British jazz musician (1907–1973)

Isadore Simon Phillips (14 June 1907 - 24 May 1973) was a British jazz clarinettist, bandleader and arranger. He was once known as "England's King of the Clarinet".

==Early life and education==
Phillips was born in London, England, into a Jewish family. He learned violin and piano as a child, taught himself music theory and harmony, and played reeds in his teens as a member of his brother's European band. His first stage appearance was in 1923 at the People's Palace, Mile End. He got into the music business as a freelance arranger and musical director for the Edison Bell Gramophone Company.

==Career==
In 1930, Phillips joined the Denmark Street music publisher Lawrence Wright as staff arranger and began writing arrangements for Bert Ambrose, joining Ambrose's ensemble in 1933 and remaining there until 1937. Later in the 1930s, Phillips played in the United States on radio and freelance in clubs. He served in the Royal Air Force during the Second World War, then put together his own quartet in 1946 and (under the name Simon Phillips) wrote several pieces for the BBC Symphony Orchestra, including the Overture Russe in 1946, which was conducted by Adrian Boult.
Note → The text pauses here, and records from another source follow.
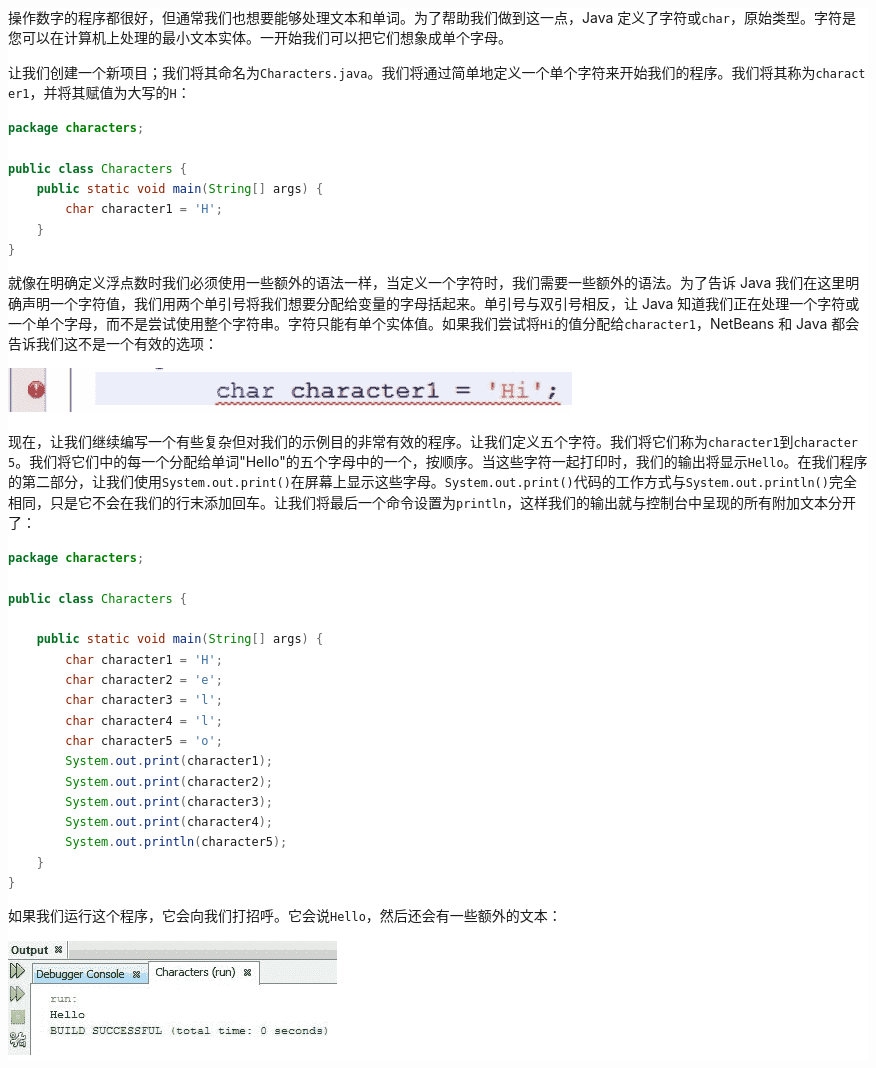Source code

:操作数字的程序都很好，但通常我们也想要能够处理文本和单词。为了帮助我们做到这一点，Java 定义了字符或`char`，原始类型。字符是您可以在计算机上处理的最小文本实体。一开始我们可以把它们想象成单个字母。

让我们创建一个新项目；我们将其命名为`Characters.java`。我们将通过简单地定义一个单个字符来开始我们的程序。我们将其称为`character1`，并将其赋值为大写的`H`：

```java
package characters; 

public class Characters { 
    public static void main(String[] args) { 
        char character1 = 'H'; 
    } 
} 
```

就像在明确定义浮点数时我们必须使用一些额外的语法一样，当定义一个字符时，我们需要一些额外的语法。为了告诉 Java 我们在这里明确声明一个字符值，我们用两个单引号将我们想要分配给变量的字母括起来。单引号与双引号相反，让 Java 知道我们正在处理一个字符或一个单个字母，而不是尝试使用整个字符串。字符只能有单个实体值。如果我们尝试将`Hi`的值分配给`character1`，NetBeans 和 Java 都会告诉我们这不是一个有效的选项：

![](img/c94edae3-6ae6-42bf-8c8f-648c655ca1ab.png)

现在，让我们继续编写一个有些复杂但对我们的示例目的非常有效的程序。让我们定义五个字符。我们将它们称为`character1`到`character5`。我们将它们中的每一个分配给单词"Hello"的五个字母中的一个，按顺序。当这些字符一起打印时，我们的输出将显示`Hello`。在我们程序的第二部分，让我们使用`System.out.print()`在屏幕上显示这些字母。`System.out.print()`代码的工作方式与`System.out.println()`完全相同，只是它不会在我们的行末添加回车。让我们将最后一个命令设置为`println`，这样我们的输出就与控制台中呈现的所有附加文本分开了：

```java
package characters; 

public class Characters { 

    public static void main(String[] args) { 
        char character1 = 'H'; 
        char character2 = 'e'; 
        char character3 = 'l'; 
        char character4 = 'l'; 
        char character5 = 'o'; 
        System.out.print(character1); 
        System.out.print(character2); 
        System.out.print(character3); 
        System.out.print(character4); 
        System.out.println(character5); 
    } 
} 
```

如果我们运行这个程序，它会向我们打招呼。它会说`Hello`，然后还会有一些额外的文本：

![](img/b8050473-9463-4dd5-8718-97230d9a5c7c.jpg)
During World War II Phillips served as an intelligence officer for five years. After the war he mainly played in groups that worked in a Dixieland style. He led a quintet of his own formation from 1949, and his sidemen variously included George Shearing, Colin Bailey, Tommy Whittle and Kenny Ball. This basic instrumentation set the style of his work through extensive touring, appearances at social functions, many broadcasts and recordings. His last appearance was in Nottingham on 14 April 1973, guesting with Jazz Spectrum. He died in Chertsey, Surrey, in 1973, aged 65.

===Recordings===
Phillips's first recordings under his own name were made in 1928, and he continued to record as a leader into the 1970s. His compositions, mostly for the Ambrose band, include Cotton Pickers' Congregation, Night Ride and Streamline Strut. In 1937 through 1938, a number of his recordings were issued in the United States, through a contract he signed with Irving Mills and issued on Mills' Variety label, as well as Vocalion, Brunswick and Columbia labels, most recordings were made in England. The "England's King of the Clarinet' tag emerged post-war, when he and his Dixieland band made around 200 recordings for His Master's Voice, including signature tunes Hors d'oeuvres, and Clarinet Cadenza. On The Fabulous Mr Phillips (1958, reissued 2003) he revisited some of the best known music from his whole career, adding strings to the orchestrations.

==Family==
Phillips' younger brother Woolf Phillips (1919–2003) was a successful trombonist, arranger and musical director who conducted at the London Palladium. His two other brothers, Ralph (banjo, double bass) and Harry (trumpet, violin) were also musicians: the four brothers formed The Melodians in 1925. His son, Simon, is a drummer, songwriter and record producer and started his career in his father's big band. His nephew was saxophonist, composer and bandleader John Altman.

==In popular culture==
- One of Phillips' songs, "Boogie Man", is included in the 2008 video game Fallout 3 and the 2016 television series Stranger Things.
- His rendition of the song Heartaches is sampled in the opening track of The Caretaker's final project Everywhere at the End of Time.